L’ancien président sud-africain Jacob Zuma n’est pas éligible aux prochaines élections, a résolu la Commission électorale indépendante. La commission a déclaré jeudi lors d’une conférence de presse qu’elle avait retenu une objection contre la candidature de Zuma aux élections du 29 mai.
En juillet 2021, Zuma a été condamné à 15 mois de prison pour avoir défié une ordonnance du tribunal de comparaître devant une commission judiciaire qui enquêtait sur des allégations de corruption au cours de sa présidence 2009-2018. Il a obtenu une libération conditionnelle pour raisons médicales au bout de deux mois et a été autorisé à purger le reste de sa peine en résidence surveillée.
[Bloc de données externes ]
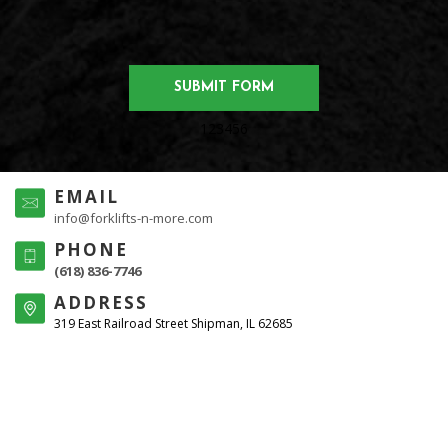
123456
EMAIL
info@forklifts-n-more.com
PHONE
(618) 836-7746
ADDRESS
319 East Railroad Street Shipman, IL 62685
La Constitution sud-africaine interdit aux personnes reconnues coupables et condamnées à plus de 12 mois d’emprisonnement, sans possibilité d’amende, d’exercer des fonctions publiques.
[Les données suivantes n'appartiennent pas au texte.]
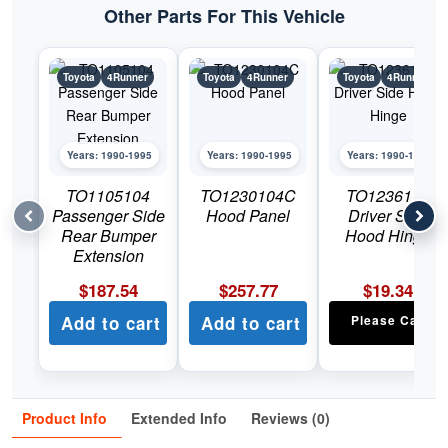
Other Parts For This Vehicle
Toyota
4Runner
Toyota
4Runner
Toyota
4Runner
Years: 1990-1995
Years: 1990-1995
Years: 1990-1995
TO1105104
TO1230104C
TO1236117
Passenger Side
Hood Panel
Driver Side
Rear Bumper
Hood Hinge
Extension
$
187.54
$
257.77
$
19.34
Add to cart
Add to cart
Please Call
Product Info
Extended Info
Reviews (0)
Zuma et son équipe juridique se sont retirés en trombe de la procédure judiciaire lorsqu’ils ont été interrogés sur de nombreuses allégations de corruption pendant son mandat, notamment sur le rôle d’une famille indienne, les Gupta, qui aurait eu une influence sur ses nominations au gouvernement.
Zuma, 81 ans, a jusqu’au 2 avril pour faire appel de la décision de la commission.
Il est désormais le visage d’un nouveau parti politique, le parti uMkhonto weSizwe, en abrégé MK, qui est devenu un acteur potentiellement important dans les prochaines élections en Afrique du Sud après avoir dénoncé le Congrès national africain au pouvoir, qu’il dirigeait auparavant.
Le nouveau parti doit son nom à l’ancienne branche militaire de l’ANC qui a été dissoute à la fin du régime de la minorité blanche et des politiques de ségrégation raciale sous l’ancien régime d’apartheid.
L’annonce par Zuma de son départ de l’ANC a été l’un des événements notables à l’approche des élections.